**Your instructions:**
In the entries running from the line that contains "Given the image: segment" through the end of the entries, both ends included, switch "Return" to "Provide" and reproduce those lines with everything else unchanged.

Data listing

******

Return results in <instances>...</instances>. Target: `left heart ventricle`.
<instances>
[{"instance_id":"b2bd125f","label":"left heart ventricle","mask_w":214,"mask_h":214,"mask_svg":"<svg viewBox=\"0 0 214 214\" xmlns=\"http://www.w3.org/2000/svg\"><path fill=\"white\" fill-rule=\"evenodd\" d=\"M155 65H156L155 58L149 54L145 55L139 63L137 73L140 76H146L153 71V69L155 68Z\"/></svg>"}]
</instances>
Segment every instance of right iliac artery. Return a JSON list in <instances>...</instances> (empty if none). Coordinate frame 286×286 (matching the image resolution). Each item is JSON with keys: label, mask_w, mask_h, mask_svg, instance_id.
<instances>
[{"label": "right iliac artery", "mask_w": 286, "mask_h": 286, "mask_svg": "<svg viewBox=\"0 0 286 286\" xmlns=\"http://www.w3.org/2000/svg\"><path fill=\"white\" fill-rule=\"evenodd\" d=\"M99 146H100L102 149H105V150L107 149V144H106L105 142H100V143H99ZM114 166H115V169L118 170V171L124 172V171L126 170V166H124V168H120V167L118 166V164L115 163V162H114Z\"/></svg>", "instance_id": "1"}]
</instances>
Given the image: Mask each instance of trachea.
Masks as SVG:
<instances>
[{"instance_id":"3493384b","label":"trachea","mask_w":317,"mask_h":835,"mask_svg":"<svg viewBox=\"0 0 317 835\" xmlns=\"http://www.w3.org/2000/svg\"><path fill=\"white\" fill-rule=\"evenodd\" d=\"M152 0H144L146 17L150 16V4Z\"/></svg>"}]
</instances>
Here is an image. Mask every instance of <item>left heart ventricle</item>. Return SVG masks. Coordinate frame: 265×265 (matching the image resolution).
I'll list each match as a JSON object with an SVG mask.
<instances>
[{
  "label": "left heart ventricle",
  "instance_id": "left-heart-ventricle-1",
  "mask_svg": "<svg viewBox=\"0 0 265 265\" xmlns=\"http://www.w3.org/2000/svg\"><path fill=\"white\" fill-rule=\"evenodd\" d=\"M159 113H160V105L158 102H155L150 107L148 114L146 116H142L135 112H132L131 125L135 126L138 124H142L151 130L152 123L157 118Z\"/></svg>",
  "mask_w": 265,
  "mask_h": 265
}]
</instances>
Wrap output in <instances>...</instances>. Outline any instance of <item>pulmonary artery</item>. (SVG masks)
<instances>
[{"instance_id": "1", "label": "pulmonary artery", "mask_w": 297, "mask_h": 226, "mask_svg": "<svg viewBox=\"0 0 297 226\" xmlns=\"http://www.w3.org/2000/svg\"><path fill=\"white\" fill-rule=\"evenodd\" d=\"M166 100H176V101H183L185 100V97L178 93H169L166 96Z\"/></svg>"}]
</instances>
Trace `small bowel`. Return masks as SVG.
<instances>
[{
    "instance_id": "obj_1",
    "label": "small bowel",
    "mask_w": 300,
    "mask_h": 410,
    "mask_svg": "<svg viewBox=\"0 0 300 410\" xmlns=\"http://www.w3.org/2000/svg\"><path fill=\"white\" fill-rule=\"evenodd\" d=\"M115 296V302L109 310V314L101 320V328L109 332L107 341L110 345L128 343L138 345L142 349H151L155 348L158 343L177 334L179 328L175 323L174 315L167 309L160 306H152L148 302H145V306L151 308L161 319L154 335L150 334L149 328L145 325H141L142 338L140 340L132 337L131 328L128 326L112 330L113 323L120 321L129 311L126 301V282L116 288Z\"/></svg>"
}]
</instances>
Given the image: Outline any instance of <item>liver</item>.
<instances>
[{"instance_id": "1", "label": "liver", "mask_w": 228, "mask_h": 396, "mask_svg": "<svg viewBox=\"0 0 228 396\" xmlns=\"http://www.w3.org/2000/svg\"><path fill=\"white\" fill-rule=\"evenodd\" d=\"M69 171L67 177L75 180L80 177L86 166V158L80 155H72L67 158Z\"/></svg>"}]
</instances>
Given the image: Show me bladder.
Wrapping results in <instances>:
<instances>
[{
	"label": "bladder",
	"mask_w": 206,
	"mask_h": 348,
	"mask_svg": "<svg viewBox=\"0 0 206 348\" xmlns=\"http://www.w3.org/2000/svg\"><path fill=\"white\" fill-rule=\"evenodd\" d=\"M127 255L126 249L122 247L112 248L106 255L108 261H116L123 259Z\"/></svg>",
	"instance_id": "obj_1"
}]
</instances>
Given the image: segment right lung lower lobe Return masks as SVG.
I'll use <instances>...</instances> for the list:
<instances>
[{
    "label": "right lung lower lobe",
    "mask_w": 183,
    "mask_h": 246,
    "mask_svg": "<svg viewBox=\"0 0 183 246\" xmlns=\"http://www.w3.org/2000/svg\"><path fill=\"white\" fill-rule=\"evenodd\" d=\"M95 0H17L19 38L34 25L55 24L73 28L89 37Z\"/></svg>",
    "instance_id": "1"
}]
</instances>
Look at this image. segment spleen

******

**Reply to the task:**
Given the image: segment right lung lower lobe Provide masks as SVG.
I'll use <instances>...</instances> for the list:
<instances>
[{
    "label": "right lung lower lobe",
    "mask_w": 183,
    "mask_h": 246,
    "mask_svg": "<svg viewBox=\"0 0 183 246\" xmlns=\"http://www.w3.org/2000/svg\"><path fill=\"white\" fill-rule=\"evenodd\" d=\"M95 0H17L19 38L34 25L55 24L73 28L89 37Z\"/></svg>",
    "instance_id": "1"
}]
</instances>
Look at this image. segment spleen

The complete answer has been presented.